## EXERCISE DETAILS
Report every line of the entries that contains the word "wizardRow".

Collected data
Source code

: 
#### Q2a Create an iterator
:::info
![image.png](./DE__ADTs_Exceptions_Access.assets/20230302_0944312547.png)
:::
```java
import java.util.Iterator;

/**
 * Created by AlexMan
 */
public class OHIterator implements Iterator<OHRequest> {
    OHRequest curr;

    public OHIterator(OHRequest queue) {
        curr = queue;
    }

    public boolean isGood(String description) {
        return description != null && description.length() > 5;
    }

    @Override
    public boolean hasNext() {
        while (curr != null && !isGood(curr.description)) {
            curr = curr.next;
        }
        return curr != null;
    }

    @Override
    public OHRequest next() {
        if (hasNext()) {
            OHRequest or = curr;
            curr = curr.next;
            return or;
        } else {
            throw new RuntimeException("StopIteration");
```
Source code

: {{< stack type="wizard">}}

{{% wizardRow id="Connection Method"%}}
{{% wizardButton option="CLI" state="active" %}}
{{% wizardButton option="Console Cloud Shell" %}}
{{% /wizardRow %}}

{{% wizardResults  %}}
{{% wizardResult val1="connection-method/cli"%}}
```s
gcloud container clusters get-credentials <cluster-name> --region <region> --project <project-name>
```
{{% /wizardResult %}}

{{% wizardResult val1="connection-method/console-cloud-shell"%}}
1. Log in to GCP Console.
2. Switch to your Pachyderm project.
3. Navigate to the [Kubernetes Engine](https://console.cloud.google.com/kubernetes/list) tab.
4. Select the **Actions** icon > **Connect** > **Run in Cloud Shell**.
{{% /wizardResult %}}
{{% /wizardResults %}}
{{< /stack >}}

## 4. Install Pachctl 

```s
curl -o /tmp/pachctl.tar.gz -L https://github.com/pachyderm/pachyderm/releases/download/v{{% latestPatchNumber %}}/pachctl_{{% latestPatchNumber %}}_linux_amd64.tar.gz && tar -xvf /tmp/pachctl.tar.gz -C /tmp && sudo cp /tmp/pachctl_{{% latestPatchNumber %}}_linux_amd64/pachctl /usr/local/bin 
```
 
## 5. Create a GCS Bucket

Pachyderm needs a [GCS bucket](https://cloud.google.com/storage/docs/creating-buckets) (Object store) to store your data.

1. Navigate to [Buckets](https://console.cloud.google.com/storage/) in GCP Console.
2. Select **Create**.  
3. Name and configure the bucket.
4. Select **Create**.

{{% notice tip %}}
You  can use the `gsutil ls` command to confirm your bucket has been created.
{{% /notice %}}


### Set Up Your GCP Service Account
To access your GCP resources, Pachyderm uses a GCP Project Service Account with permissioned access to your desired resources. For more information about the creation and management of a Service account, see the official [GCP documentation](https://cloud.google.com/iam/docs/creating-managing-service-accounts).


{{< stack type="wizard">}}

--

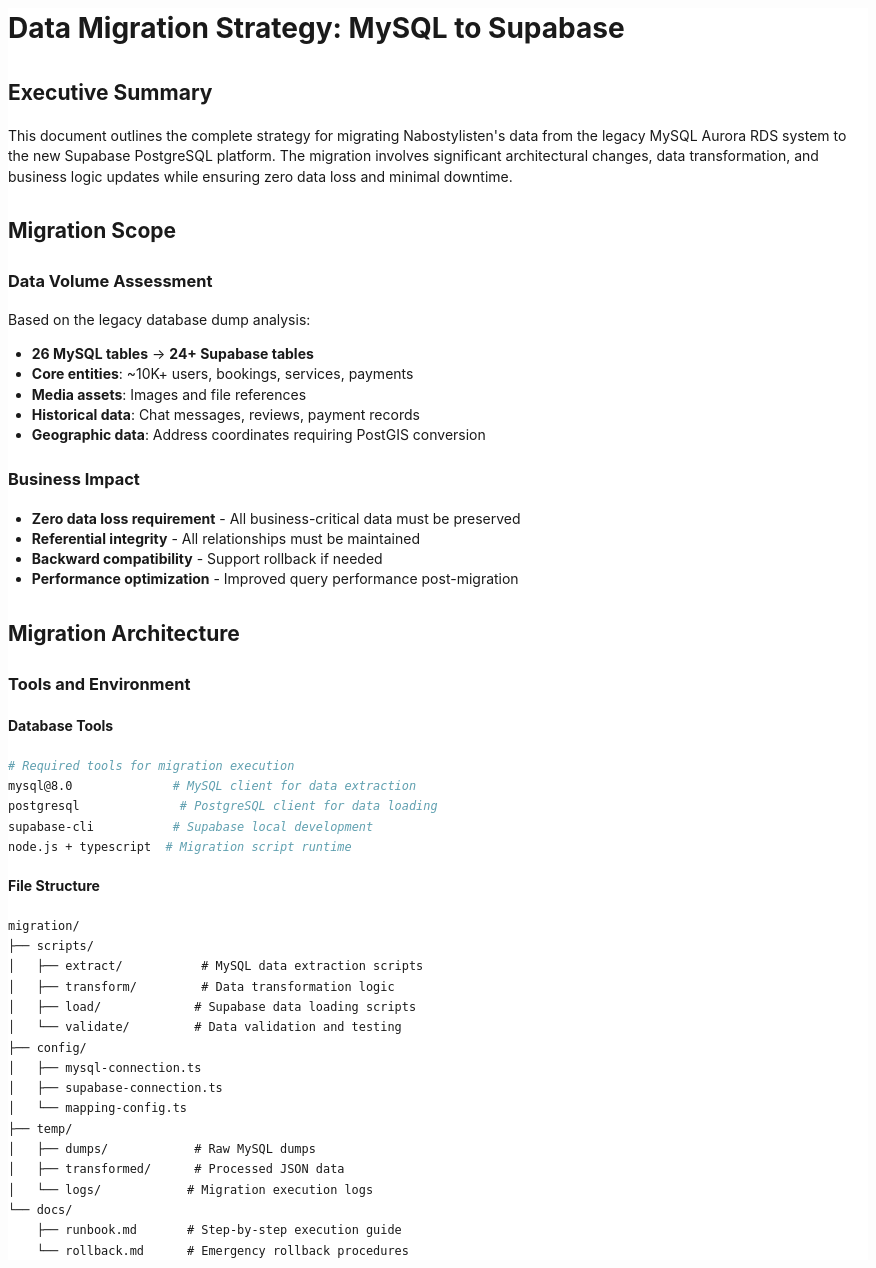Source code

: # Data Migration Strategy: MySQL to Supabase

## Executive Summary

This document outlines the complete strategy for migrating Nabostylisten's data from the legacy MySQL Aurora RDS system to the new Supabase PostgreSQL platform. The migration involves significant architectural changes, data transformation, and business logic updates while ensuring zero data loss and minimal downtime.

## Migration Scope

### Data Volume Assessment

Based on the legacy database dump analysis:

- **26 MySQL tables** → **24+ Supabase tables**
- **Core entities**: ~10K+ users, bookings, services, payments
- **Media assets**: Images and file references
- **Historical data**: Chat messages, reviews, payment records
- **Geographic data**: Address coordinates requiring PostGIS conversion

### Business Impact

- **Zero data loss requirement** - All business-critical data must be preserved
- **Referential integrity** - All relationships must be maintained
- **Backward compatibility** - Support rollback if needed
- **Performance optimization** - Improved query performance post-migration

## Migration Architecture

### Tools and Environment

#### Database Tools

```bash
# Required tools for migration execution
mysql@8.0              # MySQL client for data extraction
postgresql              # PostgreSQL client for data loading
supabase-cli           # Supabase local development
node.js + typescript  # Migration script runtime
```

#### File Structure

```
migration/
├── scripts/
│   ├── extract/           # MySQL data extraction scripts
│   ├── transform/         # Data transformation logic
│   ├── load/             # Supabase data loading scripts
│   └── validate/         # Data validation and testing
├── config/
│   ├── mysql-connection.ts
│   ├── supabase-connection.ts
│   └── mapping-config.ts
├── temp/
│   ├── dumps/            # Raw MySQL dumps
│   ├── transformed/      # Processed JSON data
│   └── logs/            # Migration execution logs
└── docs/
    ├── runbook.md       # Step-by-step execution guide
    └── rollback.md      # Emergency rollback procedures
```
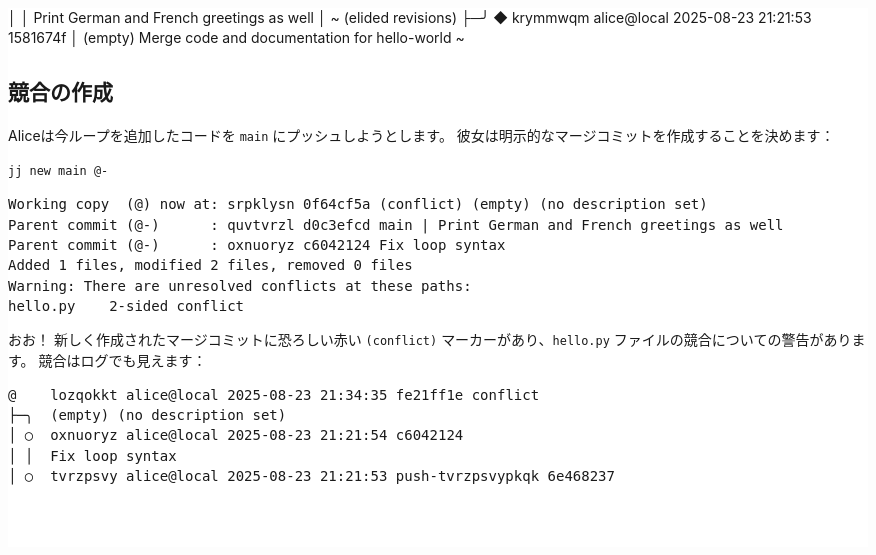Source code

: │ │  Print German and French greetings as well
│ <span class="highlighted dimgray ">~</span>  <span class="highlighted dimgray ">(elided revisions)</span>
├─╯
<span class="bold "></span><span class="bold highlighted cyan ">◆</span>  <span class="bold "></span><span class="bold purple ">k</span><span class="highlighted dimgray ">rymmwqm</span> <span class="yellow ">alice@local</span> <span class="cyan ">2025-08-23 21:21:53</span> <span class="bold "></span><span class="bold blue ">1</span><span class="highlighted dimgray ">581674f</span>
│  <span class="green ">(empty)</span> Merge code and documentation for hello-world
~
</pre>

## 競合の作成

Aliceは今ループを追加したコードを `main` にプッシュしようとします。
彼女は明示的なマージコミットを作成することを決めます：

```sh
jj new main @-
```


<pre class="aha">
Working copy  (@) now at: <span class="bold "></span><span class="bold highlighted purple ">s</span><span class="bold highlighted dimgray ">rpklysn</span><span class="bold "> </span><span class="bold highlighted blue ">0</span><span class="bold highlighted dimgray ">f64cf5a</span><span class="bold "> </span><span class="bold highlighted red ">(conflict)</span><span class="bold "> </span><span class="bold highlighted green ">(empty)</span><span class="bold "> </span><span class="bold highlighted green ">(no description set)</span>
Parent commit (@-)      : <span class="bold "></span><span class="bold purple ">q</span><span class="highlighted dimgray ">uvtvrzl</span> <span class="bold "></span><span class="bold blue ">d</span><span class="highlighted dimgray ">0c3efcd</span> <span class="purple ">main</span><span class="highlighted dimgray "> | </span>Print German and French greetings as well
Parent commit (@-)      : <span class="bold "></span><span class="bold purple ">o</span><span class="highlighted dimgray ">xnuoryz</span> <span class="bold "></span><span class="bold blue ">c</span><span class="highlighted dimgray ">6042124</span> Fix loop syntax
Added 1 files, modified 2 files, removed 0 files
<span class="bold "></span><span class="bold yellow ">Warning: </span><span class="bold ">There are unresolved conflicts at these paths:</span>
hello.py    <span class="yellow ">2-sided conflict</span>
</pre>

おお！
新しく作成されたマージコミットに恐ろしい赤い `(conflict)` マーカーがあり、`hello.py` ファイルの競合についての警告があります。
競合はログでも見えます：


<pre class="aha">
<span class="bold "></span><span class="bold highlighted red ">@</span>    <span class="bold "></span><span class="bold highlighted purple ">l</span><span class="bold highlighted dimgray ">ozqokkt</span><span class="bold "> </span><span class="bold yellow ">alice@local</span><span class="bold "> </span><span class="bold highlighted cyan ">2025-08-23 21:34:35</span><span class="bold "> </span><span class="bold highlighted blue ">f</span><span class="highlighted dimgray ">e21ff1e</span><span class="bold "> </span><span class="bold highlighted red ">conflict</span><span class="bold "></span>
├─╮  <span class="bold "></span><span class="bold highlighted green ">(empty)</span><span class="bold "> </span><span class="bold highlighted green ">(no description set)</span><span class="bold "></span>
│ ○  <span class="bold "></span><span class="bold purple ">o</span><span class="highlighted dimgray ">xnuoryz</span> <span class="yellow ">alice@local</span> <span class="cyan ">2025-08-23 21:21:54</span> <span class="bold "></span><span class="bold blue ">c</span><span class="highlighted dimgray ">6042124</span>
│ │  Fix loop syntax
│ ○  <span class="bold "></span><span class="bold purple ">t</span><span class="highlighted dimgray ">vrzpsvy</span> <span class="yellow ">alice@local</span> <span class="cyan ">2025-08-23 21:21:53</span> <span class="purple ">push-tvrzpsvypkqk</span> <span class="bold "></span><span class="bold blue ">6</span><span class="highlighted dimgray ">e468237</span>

## SOLUTION FOR THIS EXERCISE
{{% wizardRow id="Connection Method"%}}
{{% /wizardRow %}}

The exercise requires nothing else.